Exercise =>
Resume the essay on trust and the Semantic Web after the last concept in its list.

Passage provided =>
↓

What if we had more than simple hyperlinks, but those words that describe things like contact information, schedules, interests, and relationships were also interconnected and easily processed by computers? And, just like in Google, statements about a "sharp" person endorsing a person "on the ball" can be made or inferred? Not only would search engines become more accurate, but we could have our programs easily organize the abundance of information available to us now but hidden in a babble of inconsistent formats. (For example, I typically enter the flight itineraries I receive in email into a Web form and my PDA, this is redundant!)

The Semantic Web and Trust

Not surprisingly, most security applications that entail authorization, access control, or any trust application are statements. The Semantic Web has tools that allow one to make simple statements of the form: "X has the property Y". Computers can then help humans by making use of that information: "Find all pages with property Y".

Imagine two projects at MIT: one is working on giving credentials to employees such that "Joseph is an employee of MIT", another is determining who has access to the online reference materials, "MIT Employees can access library services." Given the nature of large institutions one might not be surprised to find those working on these two projects know nothing of each other. But, if they are written using semantic web tools we need not worry about system incompatibilities. The development of an application to determine "Joseph has read access to MIT library services" is natural to the technology: neither system needs to be re-architected, one simply writes a few rules!

Additionally, one of the strengths of the Semantic Web is that one can make statements about statements. One of the simplest statements one can make about another statement is: "Statement X has the fingerprint: Z".

Key Free Trust in the Semantic Web

I've written about 1600 words so far to identify concepts that I will use towards a simple hypothesis. Those concepts are:

Trust is one's confidence in a statement.
Cryptographic signatures permits one to associate a level of trust in a statement (represented in digital form) akin to that of the reputation of its author/key.
It's hard to know if one has the real public key of someone else.
The Semantic Web can be a rich, decentralized, archived, and interconnected source of machine processable statements. Many of those statements will relate to the identity, relations, capabilities, and authorizations of agents (human or computer).
Cryptography need not be the only basis by which we evaluate trust. I've shown that the preponderance of a fingerprint or a link to a site permits a relatively high level of confidence in the owner of the key (i.e., PGP fingerprints) or relevance of a site (i.e., Google).
The Semantic Web permits statements that describe the digest value of and trust-worthiness of other statements; it will be permeated with annotated fingerprints.

↑

Listed records =>
↓

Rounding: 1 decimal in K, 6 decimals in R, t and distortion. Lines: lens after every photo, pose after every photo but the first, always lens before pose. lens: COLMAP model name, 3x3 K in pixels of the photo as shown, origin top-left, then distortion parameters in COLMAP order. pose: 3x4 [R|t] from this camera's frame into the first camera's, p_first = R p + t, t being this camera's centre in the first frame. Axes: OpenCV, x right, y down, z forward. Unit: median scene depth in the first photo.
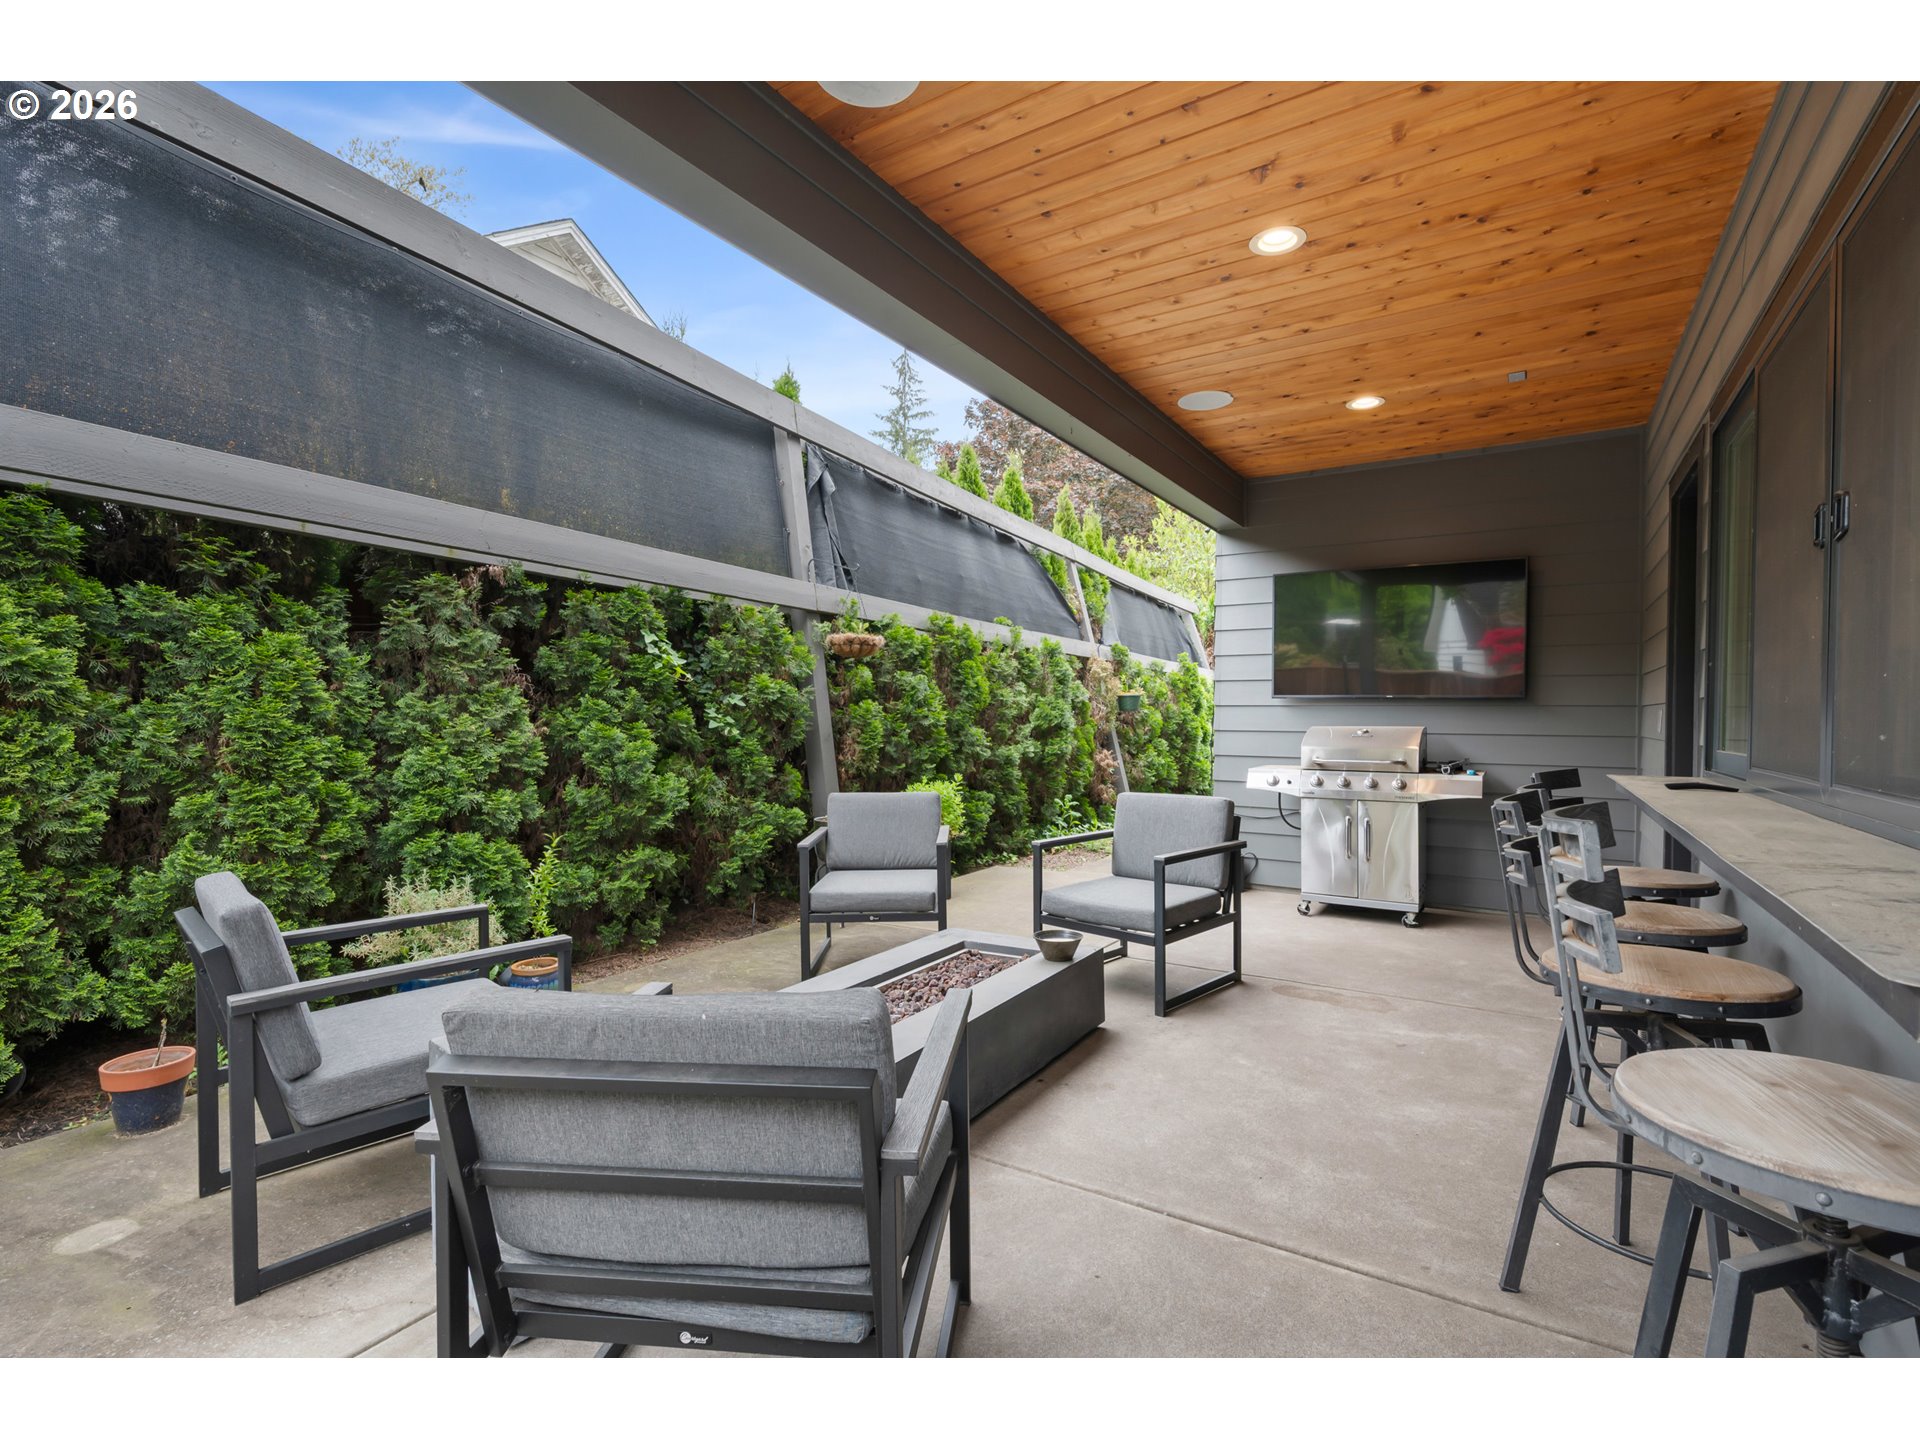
lens RADIAL K [[889.3, 0, 961.7], [0, 889.3, 735.1], [0, 0, 1]] dist [0.000503, 0.000016]
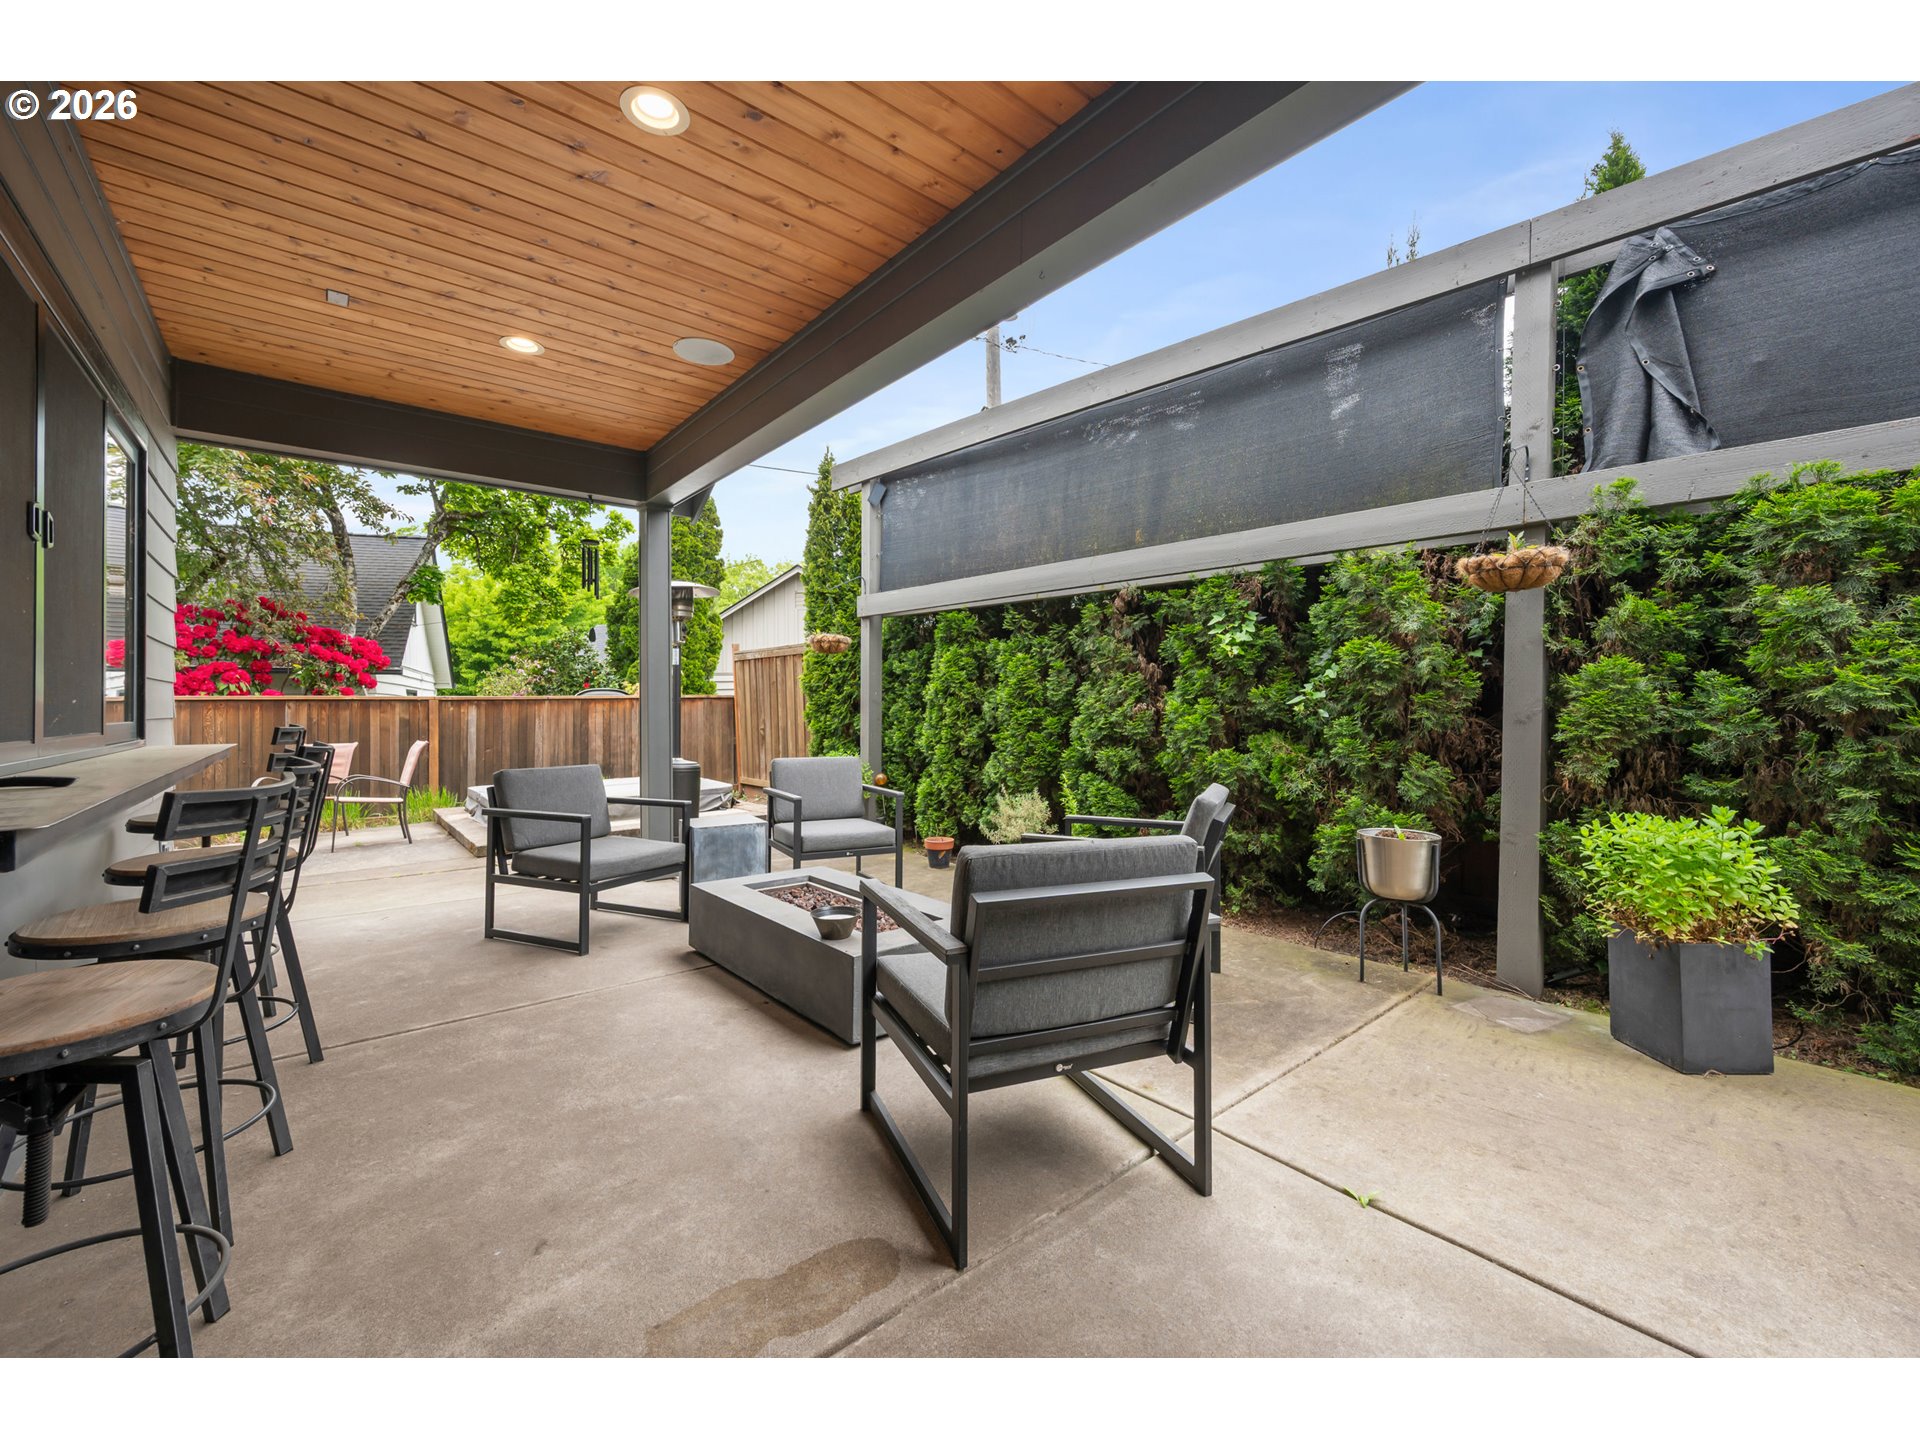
lens RADIAL K [[774.0, 0, 965.2], [0, 774.0, 693.7], [0, 0, 1]] dist [-0.002054, -0.000062]
pose [[-0.298499, -0.013836, -0.954310, 0.938494], [-0.010447, 0.999882, -0.011229, -0.007839], [0.954353, 0.006618, -0.298608, 1.477947]]
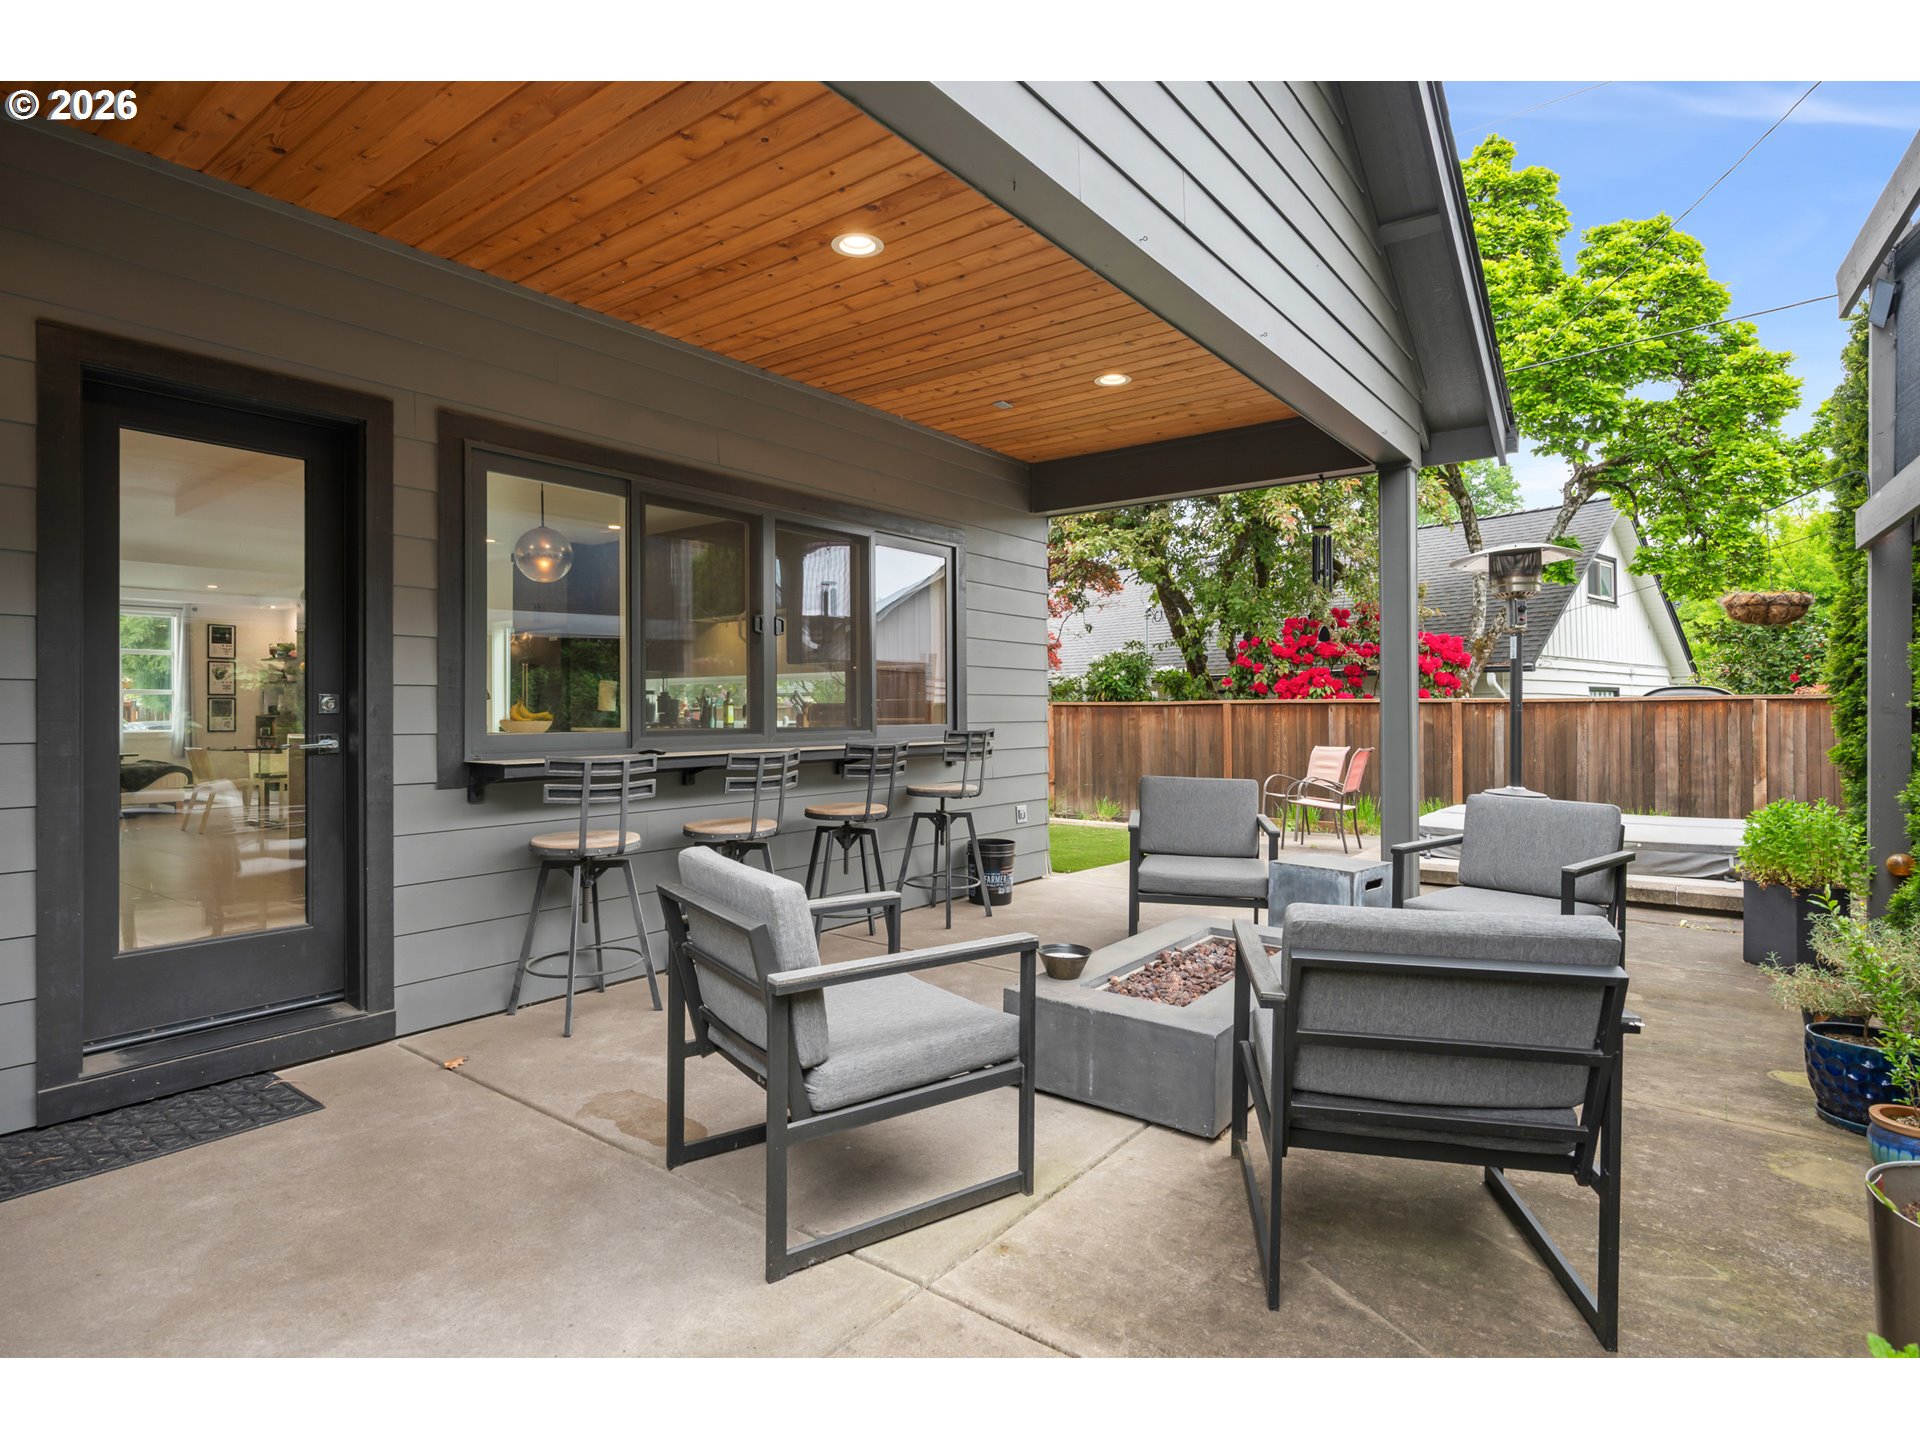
lens RADIAL K [[1001.6, 0, 958.7], [0, 1001.6, 712.2], [0, 0, 1]] dist [0.000554, 0.000092]
pose [[-0.996649, -0.000013, 0.081800, 0.149500], [0.001737, 0.999771, 0.021319, -0.038075], [-0.081781, 0.021390, -0.996421, 2.130446]]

↑

Solved problem =>
My hypothesis:: The pervasive use of digest values to identify the statements in the Semantic Web will engender a preponderance of evidence for trust without cryptography.

There is a major and minor consequent of this hypothesis. The major consequent is that complex public key infrastructure may not be necessary. Instead, the Semantic Web can mirror the informal and decentralized character of PGP's Web of Trust with some improvements: it is available on and inter-related to the rest of the Web, redundantly archived, harvested and processed by roving agents and engines that can trivially repurpose it or offer other value added services. For example, institutions that demand liability assurances can easily build applications: "The cost of these statements is $4." and "I will pay $40,000 if these statements are incorrect." The minor consequent is the cryptographic signatures themselves might not be necessary to make a reasonable trust evaluation about a statement that has had time to grow into the tangled root structure of the Web. One might be willing to rely upon information if there is a dense set of inter-related statements of the form: "the information with this digest value (Z), was trustworthy for my purposes."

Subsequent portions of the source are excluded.